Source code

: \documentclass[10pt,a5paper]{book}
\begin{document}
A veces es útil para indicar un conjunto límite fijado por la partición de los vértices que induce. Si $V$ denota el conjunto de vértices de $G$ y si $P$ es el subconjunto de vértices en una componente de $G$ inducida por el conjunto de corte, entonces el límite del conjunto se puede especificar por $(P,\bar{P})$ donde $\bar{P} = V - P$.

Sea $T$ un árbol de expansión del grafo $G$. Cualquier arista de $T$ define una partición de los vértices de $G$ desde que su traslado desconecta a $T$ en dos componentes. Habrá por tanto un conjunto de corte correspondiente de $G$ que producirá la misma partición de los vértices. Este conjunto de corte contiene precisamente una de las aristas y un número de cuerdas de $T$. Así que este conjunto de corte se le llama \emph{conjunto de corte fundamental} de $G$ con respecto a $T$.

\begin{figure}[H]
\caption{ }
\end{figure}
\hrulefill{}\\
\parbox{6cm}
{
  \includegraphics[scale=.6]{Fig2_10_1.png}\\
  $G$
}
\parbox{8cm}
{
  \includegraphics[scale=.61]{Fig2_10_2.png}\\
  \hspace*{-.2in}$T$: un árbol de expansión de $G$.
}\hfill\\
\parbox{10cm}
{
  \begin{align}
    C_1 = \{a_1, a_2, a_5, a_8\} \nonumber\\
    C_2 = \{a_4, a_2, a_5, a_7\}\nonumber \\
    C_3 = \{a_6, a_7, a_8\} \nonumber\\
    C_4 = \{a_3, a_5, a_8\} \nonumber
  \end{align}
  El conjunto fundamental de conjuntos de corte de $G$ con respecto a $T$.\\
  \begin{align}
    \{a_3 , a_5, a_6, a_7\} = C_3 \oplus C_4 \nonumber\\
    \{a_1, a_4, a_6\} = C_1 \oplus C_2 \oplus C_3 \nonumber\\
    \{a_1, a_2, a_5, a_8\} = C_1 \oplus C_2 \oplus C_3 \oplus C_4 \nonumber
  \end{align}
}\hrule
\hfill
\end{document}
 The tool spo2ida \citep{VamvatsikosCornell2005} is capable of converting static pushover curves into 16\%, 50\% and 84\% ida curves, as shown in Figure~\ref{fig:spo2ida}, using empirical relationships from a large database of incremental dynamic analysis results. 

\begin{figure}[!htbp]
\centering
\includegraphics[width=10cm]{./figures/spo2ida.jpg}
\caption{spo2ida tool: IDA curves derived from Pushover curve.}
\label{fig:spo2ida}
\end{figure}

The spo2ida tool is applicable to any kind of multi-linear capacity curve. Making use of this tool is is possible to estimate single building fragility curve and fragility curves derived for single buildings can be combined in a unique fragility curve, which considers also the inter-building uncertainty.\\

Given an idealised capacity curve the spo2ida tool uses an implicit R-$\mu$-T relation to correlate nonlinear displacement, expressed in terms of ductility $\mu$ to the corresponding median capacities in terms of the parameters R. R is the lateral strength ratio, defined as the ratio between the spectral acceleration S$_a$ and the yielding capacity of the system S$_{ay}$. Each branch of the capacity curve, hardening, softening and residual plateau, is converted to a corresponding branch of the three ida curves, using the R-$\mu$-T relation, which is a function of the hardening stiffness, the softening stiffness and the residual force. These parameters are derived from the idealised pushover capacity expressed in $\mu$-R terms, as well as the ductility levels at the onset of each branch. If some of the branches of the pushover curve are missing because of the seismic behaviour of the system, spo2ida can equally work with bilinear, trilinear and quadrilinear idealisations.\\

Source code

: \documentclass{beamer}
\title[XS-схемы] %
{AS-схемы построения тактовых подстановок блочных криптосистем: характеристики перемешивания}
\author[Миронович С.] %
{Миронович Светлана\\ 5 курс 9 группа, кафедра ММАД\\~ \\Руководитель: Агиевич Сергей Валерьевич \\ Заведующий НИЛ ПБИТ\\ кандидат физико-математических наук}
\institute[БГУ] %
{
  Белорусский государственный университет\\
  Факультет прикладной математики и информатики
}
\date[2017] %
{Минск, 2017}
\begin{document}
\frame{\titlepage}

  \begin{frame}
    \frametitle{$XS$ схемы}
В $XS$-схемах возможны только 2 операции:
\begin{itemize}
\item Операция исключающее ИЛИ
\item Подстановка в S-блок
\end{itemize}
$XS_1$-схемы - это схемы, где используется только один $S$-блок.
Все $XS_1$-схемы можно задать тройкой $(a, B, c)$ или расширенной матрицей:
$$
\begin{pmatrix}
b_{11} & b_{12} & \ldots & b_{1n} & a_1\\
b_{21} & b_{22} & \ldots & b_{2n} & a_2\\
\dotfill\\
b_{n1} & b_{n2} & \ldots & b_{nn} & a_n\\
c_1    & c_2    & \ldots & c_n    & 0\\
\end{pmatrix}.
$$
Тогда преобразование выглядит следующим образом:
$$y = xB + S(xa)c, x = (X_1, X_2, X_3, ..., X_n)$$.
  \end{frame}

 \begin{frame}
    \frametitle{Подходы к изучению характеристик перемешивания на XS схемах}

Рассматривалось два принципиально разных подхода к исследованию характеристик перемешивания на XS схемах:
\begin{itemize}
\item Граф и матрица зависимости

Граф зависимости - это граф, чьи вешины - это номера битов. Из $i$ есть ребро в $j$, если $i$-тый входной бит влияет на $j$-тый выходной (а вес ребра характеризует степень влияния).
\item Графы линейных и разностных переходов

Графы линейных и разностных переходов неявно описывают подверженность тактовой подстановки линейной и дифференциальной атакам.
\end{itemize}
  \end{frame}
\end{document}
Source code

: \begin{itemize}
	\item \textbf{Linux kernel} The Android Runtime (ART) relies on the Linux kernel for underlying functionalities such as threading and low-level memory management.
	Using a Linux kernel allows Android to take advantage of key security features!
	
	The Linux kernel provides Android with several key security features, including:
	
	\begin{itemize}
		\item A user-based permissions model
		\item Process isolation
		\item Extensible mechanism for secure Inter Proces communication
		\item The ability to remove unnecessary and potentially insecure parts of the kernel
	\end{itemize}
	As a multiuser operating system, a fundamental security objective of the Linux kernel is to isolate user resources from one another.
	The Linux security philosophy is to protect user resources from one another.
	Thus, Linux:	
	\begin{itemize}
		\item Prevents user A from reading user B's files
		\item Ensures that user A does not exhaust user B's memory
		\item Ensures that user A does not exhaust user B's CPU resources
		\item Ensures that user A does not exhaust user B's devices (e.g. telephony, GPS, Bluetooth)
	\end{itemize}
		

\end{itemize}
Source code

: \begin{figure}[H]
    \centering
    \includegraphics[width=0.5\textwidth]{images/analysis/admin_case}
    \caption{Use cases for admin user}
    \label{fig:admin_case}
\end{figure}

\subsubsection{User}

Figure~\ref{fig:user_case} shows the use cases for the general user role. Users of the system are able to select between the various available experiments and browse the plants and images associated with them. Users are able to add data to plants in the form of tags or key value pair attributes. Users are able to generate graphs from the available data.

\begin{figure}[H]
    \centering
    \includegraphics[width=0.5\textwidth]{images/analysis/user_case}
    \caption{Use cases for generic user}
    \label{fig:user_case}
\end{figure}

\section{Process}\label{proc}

......

> [Aim of the task]
Would you retype the listing above in full, exactly as it reads?

> [Solution to the exercise]
Source code

: \documentclass[10pt,a5paper]{book}
\begin{document}
A veces es útil para indicar un conjunto límite fijado por la partición de los vértices que induce. Si $V$ denota el conjunto de vértices de $G$ y si $P$ es el subconjunto de vértices en una componente de $G$ inducida por el conjunto de corte, entonces el límite del conjunto se puede especificar por $(P,\bar{P})$ donde $\bar{P} = V - P$.

Sea $T$ un árbol de expansión del grafo $G$. Cualquier arista de $T$ define una partición de los vértices de $G$ desde que su traslado desconecta a $T$ en dos componentes. Habrá por tanto un conjunto de corte correspondiente de $G$ que producirá la misma partición de los vértices. Este conjunto de corte contiene precisamente una de las aristas y un número de cuerdas de $T$. Así que este conjunto de corte se le llama \emph{conjunto de corte fundamental} de $G$ con respecto a $T$.

\begin{figure}[H]
\caption{ }
\end{figure}
\hrulefill{}\\
\parbox{6cm}
{
  \includegraphics[scale=.6]{Fig2_10_1.png}\\
  $G$
}
\parbox{8cm}
{
  \includegraphics[scale=.61]{Fig2_10_2.png}\\
  \hspace*{-.2in}$T$: un árbol de expansión de $G$.
}\hfill\\
\parbox{10cm}
{
  \begin{align}
    C_1 = \{a_1, a_2, a_5, a_8\} \nonumber\\
    C_2 = \{a_4, a_2, a_5, a_7\}\nonumber \\
    C_3 = \{a_6, a_7, a_8\} \nonumber\\
    C_4 = \{a_3, a_5, a_8\} \nonumber
  \end{align}
  El conjunto fundamental de conjuntos de corte de $G$ con respecto a $T$.\\
  \begin{align}
    \{a_3 , a_5, a_6, a_7\} = C_3 \oplus C_4 \nonumber\\
    \{a_1, a_4, a_6\} = C_1 \oplus C_2 \oplus C_3 \nonumber\\
    \{a_1, a_2, a_5, a_8\} = C_1 \oplus C_2 \oplus C_3 \oplus C_4 \nonumber
  \end{align}
}\hrule
\hfill
\end{document}
 The tool spo2ida \citep{VamvatsikosCornell2005} is capable of converting static pushover curves into 16\%, 50\% and 84\% ida curves, as shown in Figure~\ref{fig:spo2ida}, using empirical relationships from a large database of incremental dynamic analysis results. 

\begin{figure}[!htbp]
\centering
\includegraphics[width=10cm]{./figures/spo2ida.jpg}
\caption{spo2ida tool: IDA curves derived from Pushover curve.}
\label{fig:spo2ida}
\end{figure}

The spo2ida tool is applicable to any kind of multi-linear capacity curve. Making use of this tool is is possible to estimate single building fragility curve and fragility curves derived for single buildings can be combined in a unique fragility curve, which considers also the inter-building uncertainty.\\

Given an idealised capacity curve the spo2ida tool uses an implicit R-$\mu$-T relation to correlate nonlinear displacement, expressed in terms of ductility $\mu$ to the corresponding median capacities in terms of the parameters R. R is the lateral strength ratio, defined as the ratio between the spectral acceleration S$_a$ and the yielding capacity of the system S$_{ay}$. Each branch of the capacity curve, hardening, softening and residual plateau, is converted to a corresponding branch of the three ida curves, using the R-$\mu$-T relation, which is a function of the hardening stiffness, the softening stiffness and the residual force. These parameters are derived from the idealised pushover capacity expressed in $\mu$-R terms, as well as the ductility levels at the onset of each branch. If some of the branches of the pushover curve are missing because of the seismic behaviour of the system, spo2ida can equally work with bilinear, trilinear and quadrilinear idealisations.\\

Source code

: \documentclass{beamer}
\title[XS-схемы] %
{AS-схемы построения тактовых подстановок блочных криптосистем: характеристики перемешивания}
\author[Миронович С.] %
{Миронович Светлана\\ 5 курс 9 группа, кафедра ММАД\\~ \\Руководитель: Агиевич Сергей Валерьевич \\ Заведующий НИЛ ПБИТ\\ кандидат физико-математических наук}
\institute[БГУ] %
{
  Белорусский государственный университет\\
  Факультет прикладной математики и информатики
}
\date[2017] %
{Минск, 2017}
\begin{document}
\frame{\titlepage}

  \begin{frame}
    \frametitle{$XS$ схемы}
В $XS$-схемах возможны только 2 операции:
\begin{itemize}
\item Операция исключающее ИЛИ
\item Подстановка в S-блок
\end{itemize}
$XS_1$-схемы - это схемы, где используется только один $S$-блок.
Все $XS_1$-схемы можно задать тройкой $(a, B, c)$ или расширенной матрицей:
$$
\begin{pmatrix}
b_{11} & b_{12} & \ldots & b_{1n} & a_1\\
b_{21} & b_{22} & \ldots & b_{2n} & a_2\\
\dotfill\\
b_{n1} & b_{n2} & \ldots & b_{nn} & a_n\\
c_1    & c_2    & \ldots & c_n    & 0\\
\end{pmatrix}.
$$
Тогда преобразование выглядит следующим образом:
$$y = xB + S(xa)c, x = (X_1, X_2, X_3, ..., X_n)$$.
  \end{frame}

 \begin{frame}
    \frametitle{Подходы к изучению характеристик перемешивания на XS схемах}

Рассматривалось два принципиально разных подхода к исследованию характеристик перемешивания на XS схемах:
\begin{itemize}
\item Граф и матрица зависимости

Граф зависимости - это граф, чьи вешины - это номера битов. Из $i$ есть ребро в $j$, если $i$-тый входной бит влияет на $j$-тый выходной (а вес ребра характеризует степень влияния).
\item Графы линейных и разностных переходов

Графы линейных и разностных переходов неявно описывают подверженность тактовой подстановки линейной и дифференциальной атакам.
\end{itemize}
  \end{frame}
\end{document}
Source code

: \begin{itemize}
	\item \textbf{Linux kernel} The Android Runtime (ART) relies on the Linux kernel for underlying functionalities such as threading and low-level memory management.
	Using a Linux kernel allows Android to take advantage of key security features!
	
	The Linux kernel provides Android with several key security features, including:
	
	\begin{itemize}
		\item A user-based permissions model
		\item Process isolation
		\item Extensible mechanism for secure Inter Proces communication
		\item The ability to remove unnecessary and potentially insecure parts of the kernel
	\end{itemize}
	As a multiuser operating system, a fundamental security objective of the Linux kernel is to isolate user resources from one another.
	The Linux security philosophy is to protect user resources from one another.
	Thus, Linux:	
	\begin{itemize}
		\item Prevents user A from reading user B's files
		\item Ensures that user A does not exhaust user B's memory
		\item Ensures that user A does not exhaust user B's CPU resources
		\item Ensures that user A does not exhaust user B's devices (e.g. telephony, GPS, Bluetooth)
	\end{itemize}
		

\end{itemize}
Source code

: \begin{figure}[H]
    \centering
    \includegraphics[width=0.5\textwidth]{images/analysis/admin_case}
    \caption{Use cases for admin user}
    \label{fig:admin_case}
\end{figure}

\subsubsection{User}

Figure~\ref{fig:user_case} shows the use cases for the general user role. Users of the system are able to select between the various available experiments and browse the plants and images associated with them. Users are able to add data to plants in the form of tags or key value pair attributes. Users are able to generate graphs from the available data.

\begin{figure}[H]
    \centering
    \includegraphics[width=0.5\textwidth]{images/analysis/user_case}
    \caption{Use cases for generic user}
    \label{fig:user_case}
\end{figure}

\section{Process}\label{proc}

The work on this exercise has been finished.